Wellington Budget Of $133.2 Million Keeps Tax Rate Unchanged

The Wellington Municipal Complex.

The Wellington Village Council heard a presentation Tuesday, July 13 on the village’s proposed $133.2 million budget for fiscal year 2021-22. The council approved a Truth In Millage (TRIM) property tax rate of 2.47 mills with a drainage assessment of $230 per unit, both rates unchanged from the current year.

Deputy Village Manager Tanya Quickel presented the proposed budget and TRIM figures. She explained that the millage rate on the village’s $9.3 billion in taxable value will yield about $21.8 million in tax revenue, up about $1 million over the current year. Total revenues are estimated at $99.7 million. “Reserve funds balance the budget as planned with no increase in ad valorem taxes for operations and maintenance budgets,” Quickel said.

The total preliminary budget is up significantly from the currently year’s budget of $101.6 million, including inter-fund transfers. However, the $31.2 million increase is primarily due to capital improvement projects. Additionally, increases in operating costs are budgeted for increases in materials and supplies, and the return to full operations following cancellations and reductions in programs and operations as part of the pandemic response.

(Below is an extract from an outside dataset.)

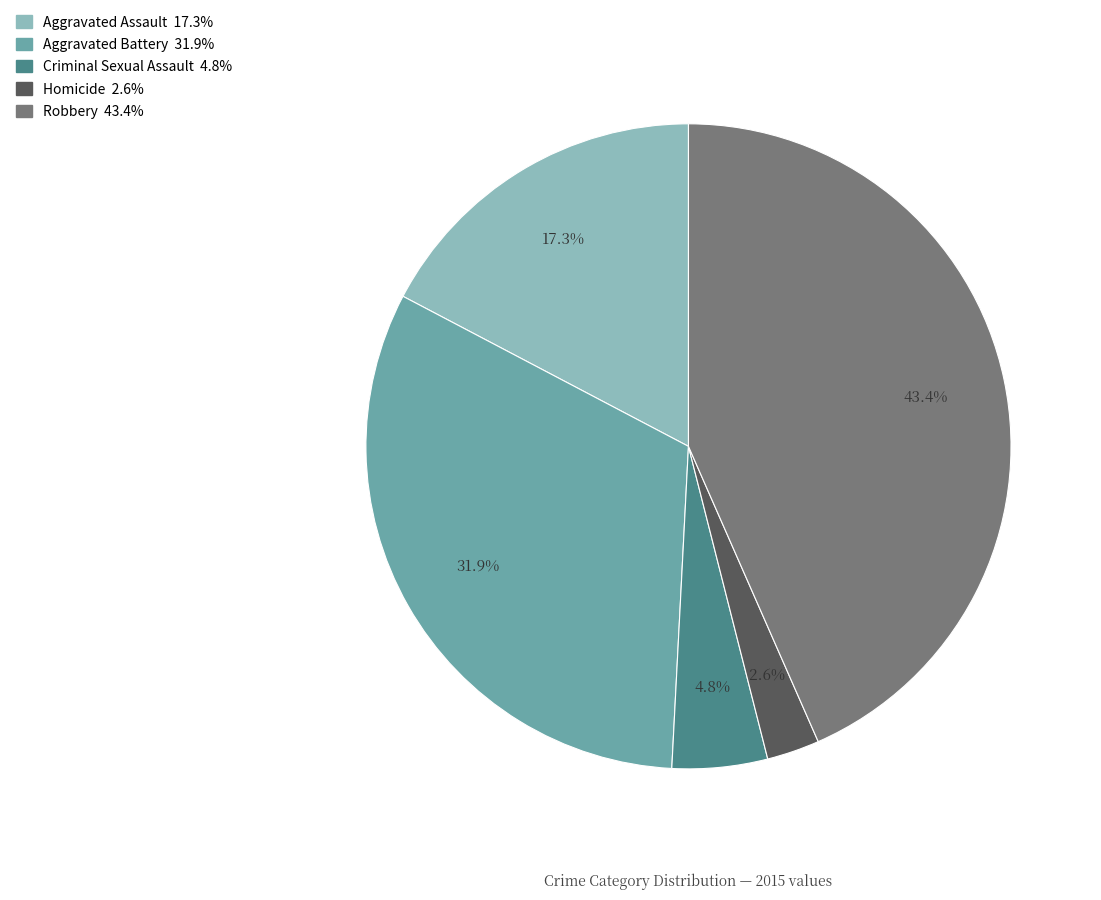

To the nearest percent, what is the average slice percentage?

20%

If approved, the budget would fund 236 full-time governmental positions, 90,728 part-time hours, six supplemental positions and two interns. In the enterprise funds, the budget funds 66 full-time positions, 1,560 part-time hours, eight supplemental positions and one intern.

The fairly aggressive capital improvements program includes $8.23 million for Town Center Phase II; $4 million for the South Shore/Pierson Intersection Project; $1.5 million for Aquatics Complex Design; $1.35 million for the Aero Club Widening Project; and $900,000 for the Sheriff’s Substation Design, among a number of other projects.

There are also more than $10 million in improvements to utilities infrastructure.

Mayor Anne Gerwig stressed that the budget is only proposed at this point. “If there are things I don’t like in the budget, is now the time to bring them up it?” she asked.

However, the only decision for the council to make this week was TRIM approval, which sets the maximum tax rate. The tax rate can be lowered after TRIM approval, but not raised.

“This is only a proposed budget to come up with the TRIM rate,” Councilman Michael Drahos said.

Quickel noted that the council previously made a commitment not to raise the tax rate, and the budget was set up with that in mind.

“This is the third year of a five-year commitment the council made to hold taxes at 2.47 mills,” she said. “This figure was the average of the previous 10 years before that three-year-old agreement began to hold the figure consistent. On a $300,000 house, it amounts to a $10 increase for a homesteaded property and a $15 increase for a non-homesteaded property.”

Those increases are based on rising property values.

“And on a $600,000 house, it would be $20,” Councilman Michael Napoleone said. “Just do the math.”

The increase could be more for newer property owners.

“We are seeing some increases because of people who are not homesteaded that have now bought new properties and aren’t eligible yet for the exemption,” Quickel said.

Vice Mayor John McGovern noted how that could be good for the village’s bottom line.

“There are people buying second homes and not receiving the homestead exemption at all, which gives the village a tax bump as well,” he said. “All we are discussing here tonight is the absolute maximum of the millage rate that we are going to charge. We are setting the ceiling; we are not setting the floor.”

The council expressed consensus that village staff had done a fine job in developing a budget that could live within the 2.47 mills target tax rate.

“The federal government has helped to make the village whole for expenditures it made and revenues that were lost due to the pandemic,” Quickel noted.

In other business:

• Village Attorney Laurie Cohen explained that a state law was passed allowing fireworks, including mortar devices, to be fired on July Fourth, New Year’s Eve and New Year’s Day.

“The village was particularly concerned about the impact this would have on the equestrian community and submitted a local bill that did pass, providing an exception within the equestrian community of Wellington for those three days to offset the law that allows such fireworks to be used,” she said.

Gerwig and McGovern were not happy that the original law passed in the first place.

“There is apparently a large fireworks lobbying effort that got the law passed in Florida,” Gerwig said.

“The local law reverses what has just been allowed by the state law,” McGovern explained, but just in the Equestrian Preserve Area.

• A discussion about leasing the K-Park property on State Road 7 was pulled from the agenda without comment.